## TEXT PASSAGE
_ _ _ _

Meditation

Nazarene

Volume 4 | Issue 7
Rev. Nathan J. Langerak
And he came and dwelt in a city called Nazareth: that it might be fulfilled which was spoken by the prophets, He shall be called a Nazarene.—Matthew 2:23

The Christmas story as it is related in the gospel accounts of Matthew and Luke is beautiful and cause for rejoicing by the church of Jesus Christ. It is not a story that is beautiful because the details of the story are appealing to man. Man can only find that story appealing if man gives the story a bit of air freshener and a makeover. Man must make the barn smell good. He must make the hay clean. He must wash the animals and brush them. He must ignore the sign of the manger. And he must make the baby Jesus mute—as no baby ever was—so that “no crying he makes.” That story as remade by man can be proclaimed as peace and goodwill to all men.

The details of the Christmas story all speak—every one of them—of the lowliness of Jesus’ birth and the wretchedness into which he was born, a wretchedness that came upon him because of man’s sin. In order to save us, Jesus had to be judged guilty by God for the sins of all his people. And because Jesus had been judged guilty, he was born into the worst of circumstances so that there in the ugliness, in the stench, and in the uncleanness of the barn, of the manger, and of the animals, was revealed the beauty of the grace of God. The only thing that is beautiful about the Christmas story is the beautiful grace of God that is solely responsible for the coming of that babe of Bethlehem and the grace of God that is shining brightly against the dark backdrop of the ugly scene of the manger.

_ _ _ _

## RAW DATA

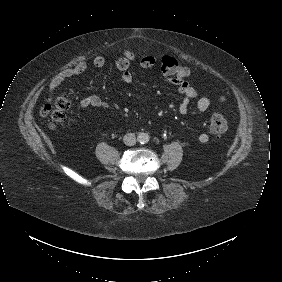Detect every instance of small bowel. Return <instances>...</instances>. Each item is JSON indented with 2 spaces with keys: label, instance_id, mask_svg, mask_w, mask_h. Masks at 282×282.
Instances as JSON below:
<instances>
[{
  "label": "small bowel",
  "instance_id": "small-bowel-1",
  "mask_svg": "<svg viewBox=\"0 0 282 282\" xmlns=\"http://www.w3.org/2000/svg\"><path fill=\"white\" fill-rule=\"evenodd\" d=\"M134 60L135 54L131 51H125L115 62L116 68L122 73L121 79L124 83L129 84L133 81V75L129 71V67ZM105 63L106 60L103 56H96L92 60V65L95 68H101ZM155 63V58L148 55L140 60L139 66L142 69H149L152 68ZM87 69L88 63L86 61H81L72 67L59 71L49 81V93L52 94L66 80L83 74ZM168 81L178 88V91L182 96L178 104V112L180 114L184 115L188 113L192 101H196L197 110L200 112H205L210 107V99L206 96H201L197 89L191 86L186 80L176 81L171 77ZM79 106L81 108H102L104 106V101L97 95H90L80 100ZM197 139L200 143L206 144L209 141V135L205 132H201L198 134Z\"/></svg>",
  "mask_w": 282,
  "mask_h": 282
}]
</instances>
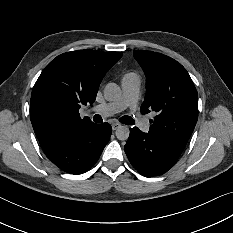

_ _ _ _

Answer these questions from the meditation titled "Nazarene" above.
(a) Which chapter and verse of Matthew is quoted beneath the title?
(b) What must man do to the baby Jesus to make the story appealing?
(c) What does the meditation call the only beautiful thing about the Christmas story?

## TASK ANSWER
(a) Matthew 2:23.
(b) Man must make him mute, so that "no crying he makes."
(c) The beautiful grace of God, which alone is responsible for the coming of the babe of Bethlehem.